Combine that with another presentation from ASH, and we might very well see a lot less Rituxan soon.
Rituxan's patents have expired (in 2013 in Europe and a few months ago in the U.S.). That means generic or biosimilar versions can be sold. Biosimilars are basically copies of the already-used treatment (in this case, Rituxan). If they are developed properly, they will be as effective as the original, with the same kinds of side effects. They will also likely be cheaper, since pharmaceutical companies use a lot of their profits to help recoup their costs for research and marketing of their products. A generic or biosimilar has a head start -- people already know it works as well as Rituxan.
Of course, that assumes that it does work.
The ASH presentation called "A Phase III Efficacy and Safety Study of the Proposed Rituximab Biosimilar GP2013 Versus Rituximab in Patients with Previously Untreated Advanced Follicular Lymphoma" set out to show that a biosimilar can indeed work as well as Rituxan.
The researchers tested a biosimilar called GP2013. The study looked at 629 patients in 26 counties. Half were given the chemotherapy CVP + GP2013, and then 2 years of maintenance with GP2013. The other group was given CVP + Rituxan, plus 2 years of Rituxan maintenance.

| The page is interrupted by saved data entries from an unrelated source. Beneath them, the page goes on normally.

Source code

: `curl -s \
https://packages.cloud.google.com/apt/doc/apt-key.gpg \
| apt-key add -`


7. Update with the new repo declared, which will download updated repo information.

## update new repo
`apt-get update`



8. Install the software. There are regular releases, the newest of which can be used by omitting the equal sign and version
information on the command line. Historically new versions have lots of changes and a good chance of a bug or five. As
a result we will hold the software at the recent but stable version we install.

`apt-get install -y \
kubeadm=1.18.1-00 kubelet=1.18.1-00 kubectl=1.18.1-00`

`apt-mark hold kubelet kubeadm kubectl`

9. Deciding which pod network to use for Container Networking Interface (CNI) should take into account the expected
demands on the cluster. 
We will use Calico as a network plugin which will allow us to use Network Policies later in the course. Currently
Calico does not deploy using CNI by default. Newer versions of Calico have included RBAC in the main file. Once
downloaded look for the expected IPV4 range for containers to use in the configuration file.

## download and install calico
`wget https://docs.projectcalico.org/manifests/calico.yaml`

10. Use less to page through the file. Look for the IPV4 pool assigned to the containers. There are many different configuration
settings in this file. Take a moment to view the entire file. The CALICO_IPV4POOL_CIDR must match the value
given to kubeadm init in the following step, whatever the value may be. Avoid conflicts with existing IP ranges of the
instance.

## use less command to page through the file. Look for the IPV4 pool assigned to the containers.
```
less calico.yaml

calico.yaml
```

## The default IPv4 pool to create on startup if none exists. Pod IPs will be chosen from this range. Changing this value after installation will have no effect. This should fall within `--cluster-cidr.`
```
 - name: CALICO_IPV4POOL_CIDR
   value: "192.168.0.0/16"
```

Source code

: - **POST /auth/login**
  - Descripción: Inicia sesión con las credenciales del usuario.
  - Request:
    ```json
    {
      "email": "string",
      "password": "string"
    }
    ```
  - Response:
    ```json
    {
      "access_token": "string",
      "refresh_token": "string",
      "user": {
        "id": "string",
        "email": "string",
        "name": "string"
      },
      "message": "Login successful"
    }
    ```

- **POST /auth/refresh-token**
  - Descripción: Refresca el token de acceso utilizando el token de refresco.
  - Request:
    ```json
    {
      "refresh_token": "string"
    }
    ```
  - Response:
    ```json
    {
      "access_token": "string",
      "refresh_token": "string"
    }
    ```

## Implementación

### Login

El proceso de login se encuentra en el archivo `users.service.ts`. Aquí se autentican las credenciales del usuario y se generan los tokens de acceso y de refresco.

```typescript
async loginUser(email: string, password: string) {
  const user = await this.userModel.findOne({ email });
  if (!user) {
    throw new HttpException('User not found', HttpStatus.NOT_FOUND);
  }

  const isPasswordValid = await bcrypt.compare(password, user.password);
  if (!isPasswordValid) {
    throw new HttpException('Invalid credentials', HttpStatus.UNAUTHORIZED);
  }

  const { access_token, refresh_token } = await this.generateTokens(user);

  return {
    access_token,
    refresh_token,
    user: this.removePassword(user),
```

The Overall Response Rate for the GP2013 group was 87.1%. For the Rituxan group, it was 87.5%. That's a very small difference -- enough to say that the biosimilar is indeed similar to the original. The researchers also tried to measure median Progression-Free Survival and Overall Survival, but the median had not been reached after 3 years (that is, less than half of the group had progressed or died, so they couldn't measure it).
Both groups also had similar side effects.
There are actually quite a few Rituxan biosimilars being developed. I'm still not willing to say they will replace Rituxan completely, but it's good to know there are some out there. Cost is a factor for everyone, if something can give the same results for a lower price, we all benefit.
The only thing left for GP2013 to do is come up with a better name. They definitely need something snappier -- ideally, with an X or a Z in it. Or more than one. My suggestion? "Rituxisimilex." (If you're reading, dear researchers, you're welcome to use that name. No charge. Just keep doing what you're doing.)